(Input data begins)

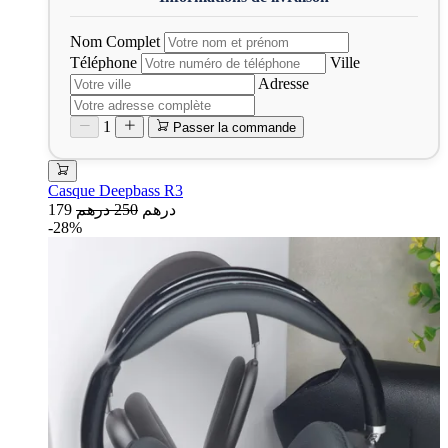
Nom Complet
Téléphone
Ville
Adresse
1
Passer la commande
Casque Deepbass R3
179 درهم
250 درهم
-28%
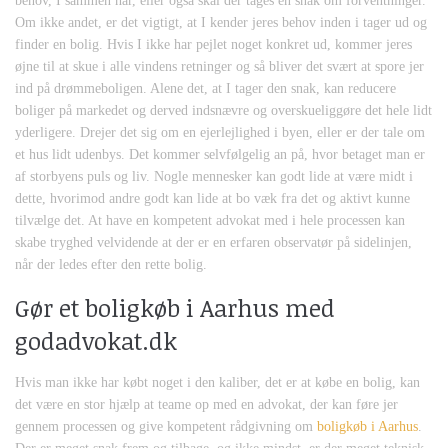
behov, I sammen har, eller også skal der tages en snak om forventninger.
Om ikke andet, er det vigtigt, at I kender jeres behov inden i tager ud og
finder en bolig. Hvis I ikke har pejlet noget konkret ud, kommer jeres
øjne til at skue i alle vindens retninger og så bliver det svært at spore jer
ind på drømmeboligen. Alene det, at I tager den snak, kan reducere
boliger på markedet og derved indsnævre og overskueliggøre det hele lidt
yderligere. Drejer det sig om en ejerlejlighed i byen, eller er der tale om
et hus lidt udenbys. Det kommer selvfølgelig an på, hvor betaget man er
af storbyens puls og liv. Nogle mennesker kan godt lide at være midt i
dette, hvorimod andre godt kan lide at bo væk fra det og aktivt kunne
tilvælge det. At have en kompetent advokat med i hele processen kan
skabe tryghed velvidende at der er en erfaren observatør på sidelinjen,
når der ledes efter den rette bolig.
Gør et boligkøb i Aarhus med
godadvokat.dk
Hvis man ikke har købt noget i den kaliber, det er at købe en bolig, kan
det være en stor hjælp at teame op med en advokat, der kan føre jer
gennem processen og give kompetent rådgivning om
boligkøb i Aarhus
.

(Input data ends)

Quote the extracted text of every item above line for line, leaving the pictures out.

Nom Complet
Téléphone
Ville
Adresse
1
Passer la commande
Casque Deepbass R3
179 درهم
250 درهم
-28%
behov, I sammen har, eller også skal der tages en snak om forventninger.
Om ikke andet, er det vigtigt, at I kender jeres behov inden i tager ud og
finder en bolig. Hvis I ikke har pejlet noget konkret ud, kommer jeres
øjne til at skue i alle vindens retninger og så bliver det svært at spore jer
ind på drømmeboligen. Alene det, at I tager den snak, kan reducere
boliger på markedet og derved indsnævre og overskueliggøre det hele lidt
yderligere. Drejer det sig om en ejerlejlighed i byen, eller er der tale om
et hus lidt udenbys. Det kommer selvfølgelig an på, hvor betaget man er
af storbyens puls og liv. Nogle mennesker kan godt lide at være midt i
dette, hvorimod andre godt kan lide at bo væk fra det og aktivt kunne
tilvælge det. At have en kompetent advokat med i hele processen kan
skabe tryghed velvidende at der er en erfaren observatør på sidelinjen,
når der ledes efter den rette bolig.
Gør et boligkøb i Aarhus med
godadvokat.dk
Hvis man ikke har købt noget i den kaliber, det er at købe en bolig, kan
det være en stor hjælp at teame op med en advokat, der kan føre jer
gennem processen og give kompetent rådgivning om
boligkøb i Aarhus
.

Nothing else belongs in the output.